Security Object: Some methods are compiled knowing that they will be calling system services that require security checks. These methods allocate a location in their stack frame (currently, effectively the last temporary variable) into which the system will store a security token at runtime. The compiler is responsible only for initializing the location when the method begins execution and for making sure that the Method GC INformation indicates that the method has a security object.
this: A pointer to the object instance on whose behalf the current method is executing. Not all methods have a this pointer ("static methods" in Java, for example, do not have a this pointer).

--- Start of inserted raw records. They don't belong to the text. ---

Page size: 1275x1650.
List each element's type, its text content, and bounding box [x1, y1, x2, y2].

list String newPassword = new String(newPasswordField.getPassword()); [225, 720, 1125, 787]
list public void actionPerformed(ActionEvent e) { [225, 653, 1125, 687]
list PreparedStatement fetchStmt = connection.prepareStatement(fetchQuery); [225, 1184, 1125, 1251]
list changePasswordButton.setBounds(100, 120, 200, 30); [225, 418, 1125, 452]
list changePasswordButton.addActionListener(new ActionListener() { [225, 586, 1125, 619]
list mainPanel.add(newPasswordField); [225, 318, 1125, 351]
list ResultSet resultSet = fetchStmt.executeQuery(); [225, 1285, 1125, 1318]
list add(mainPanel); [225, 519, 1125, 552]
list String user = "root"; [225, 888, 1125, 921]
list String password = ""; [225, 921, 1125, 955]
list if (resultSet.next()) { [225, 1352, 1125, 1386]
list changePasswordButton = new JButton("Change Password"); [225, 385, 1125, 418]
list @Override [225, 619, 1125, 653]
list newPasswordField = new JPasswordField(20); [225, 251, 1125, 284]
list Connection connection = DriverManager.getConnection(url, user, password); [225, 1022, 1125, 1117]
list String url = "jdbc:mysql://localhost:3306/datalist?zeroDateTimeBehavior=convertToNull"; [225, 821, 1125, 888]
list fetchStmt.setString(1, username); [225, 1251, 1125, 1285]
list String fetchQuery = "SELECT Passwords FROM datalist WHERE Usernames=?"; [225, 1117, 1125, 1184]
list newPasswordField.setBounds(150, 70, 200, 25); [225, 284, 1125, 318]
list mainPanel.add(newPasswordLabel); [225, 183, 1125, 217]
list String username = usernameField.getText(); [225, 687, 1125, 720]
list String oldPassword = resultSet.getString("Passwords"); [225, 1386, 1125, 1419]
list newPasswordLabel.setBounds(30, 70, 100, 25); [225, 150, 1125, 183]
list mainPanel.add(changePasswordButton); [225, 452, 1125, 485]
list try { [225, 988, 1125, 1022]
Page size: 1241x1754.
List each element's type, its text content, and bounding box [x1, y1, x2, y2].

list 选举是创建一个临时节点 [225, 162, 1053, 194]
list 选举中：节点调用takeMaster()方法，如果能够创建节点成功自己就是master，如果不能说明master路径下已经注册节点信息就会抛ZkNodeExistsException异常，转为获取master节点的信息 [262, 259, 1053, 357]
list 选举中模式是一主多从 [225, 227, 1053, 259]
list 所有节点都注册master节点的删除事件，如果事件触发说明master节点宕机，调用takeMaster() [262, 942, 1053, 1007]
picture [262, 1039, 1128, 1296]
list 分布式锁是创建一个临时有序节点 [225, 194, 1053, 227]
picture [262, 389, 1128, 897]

untracked: An argument, variable, or local which contains a GC pointer but whose lifetime information is not available at runtime. Untracked locations are assumed by the garbage collector to be live during the entire method body, so they must be initialized by the prolog and must be either cleared at the end of their lifetime (if known) or when their contents might become incorrect. It is an compilation time/space vs. execution time vs. MIH space tradeoff to decide whether an item is tracked.
variable-sized stack area: See parameter area.